HOW TO COMPLETE THIS TASK: How many lines in the listing below contain the string "Moteur"? Reply with the number alone.

Page images and extracted text:
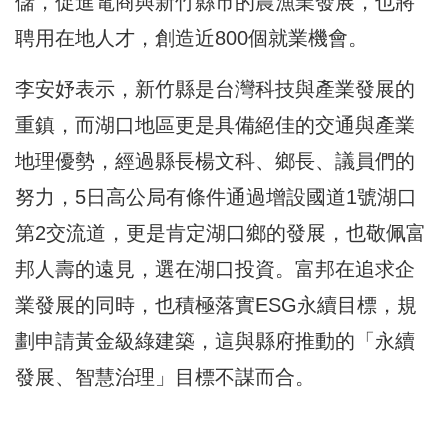
儲，促進電商與新竹縣市的農漁業發展，也將
聘用在地人才，創造近800個就業機會。
李安妤表示，新竹縣是台灣科技與產業發展的
重鎮，而湖口地區更是具備絕佳的交通與產業
地理優勢，經過縣長楊文科、鄉長、議員們的
努力，5日高公局有條件通過增設國道1號湖口
第2交流道，更是肯定湖口鄉的發展，也敬佩富
邦人壽的遠見，選在湖口投資。富邦在追求企
業發展的同時，也積極落實ESG永續目標，規
劃申請黃金級綠建築，這與縣府推動的「永續
發展、智慧治理」目標不謀而合。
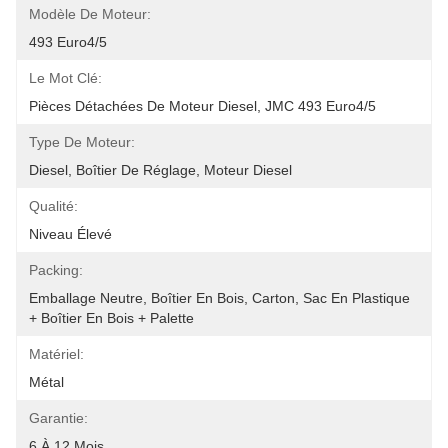
Modèle De Moteur:
493 Euro4/5
Le Mot Clé:
Pièces Détachées De Moteur Diesel, JMC 493 Euro4/5
Type De Moteur:
Diesel, Boîtier De Réglage, Moteur Diesel
Qualité:
Niveau Élevé
Packing:
Emballage Neutre, Boîtier En Bois, Carton, Sac En Plastique 
+ Boîtier En Bois + Palette
Matériel:
Métal
Garantie:
6 À 12 Mois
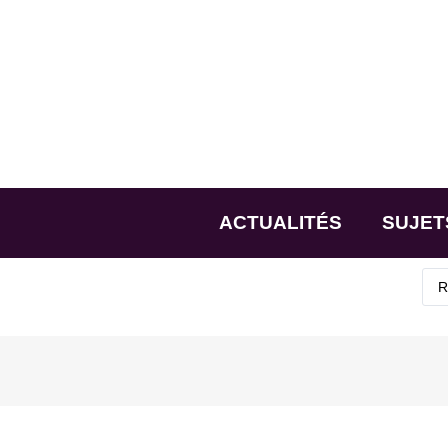
ACTUALITÉS
SUJET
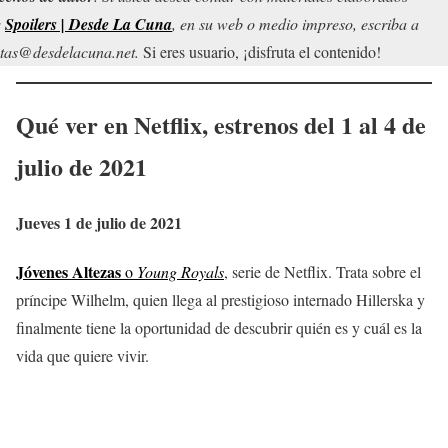
r
Spoilers | Desde La Cuna
, en su web o medio impreso, escriba a
tas@desdelacuna.net.
Si eres usuario, ¡disfruta el contenido!
Qué ver en Netflix, estrenos del 1 al 4 de
julio de 2021
Jueves 1 de julio de 2021
Jóvenes Altezas
o
Young Royals
, serie de Netflix. Trata sobre el
príncipe Wilhelm, quien llega al prestigioso internado Hillerska y
finalmente tiene la oportunidad de descubrir quién es y cuál es la
vida que quiere vivir.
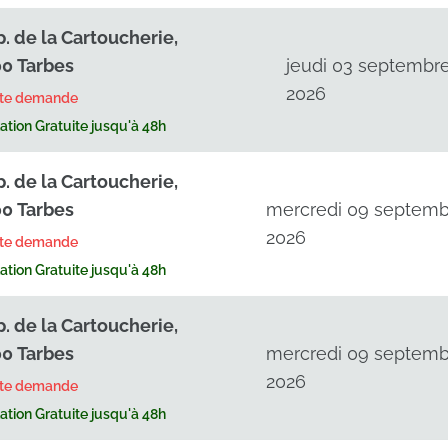
p. de la Cartoucherie,
0 Tarbes
jeudi 03 septembr
2026
rte demande
tion Gratuite jusqu'à 48h
p. de la Cartoucherie,
0 Tarbes
mercredi 09 septemb
2026
rte demande
tion Gratuite jusqu'à 48h
p. de la Cartoucherie,
0 Tarbes
mercredi 09 septemb
2026
rte demande
tion Gratuite jusqu'à 48h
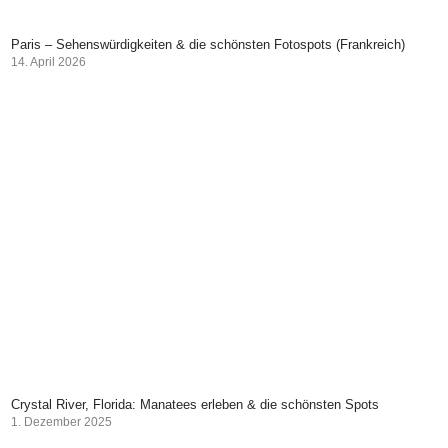
Paris – Sehenswürdigkeiten & die schönsten Fotospots (Frankreich)
14. April 2026
Crystal River, Florida: Manatees erleben & die schönsten Spots
1. Dezember 2025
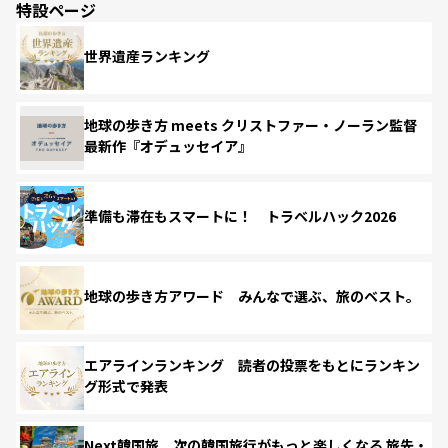
特設ページ
世界遺産ランキング
地球の歩き方 meets クリストファー・ノーラン監督
最新作『オデュッセイア』
準備も滞在もスマートに！ トラベルハック2026
地球の歩き方アワード みんなで選ぶ、旅のベスト。
エアラインランキング 読者の投票をもとにランキン
グ形式で発表
Next韓国旅 次の韓国旅行がもっと楽しくなる 旅先・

EXPECTED ANSWER: 4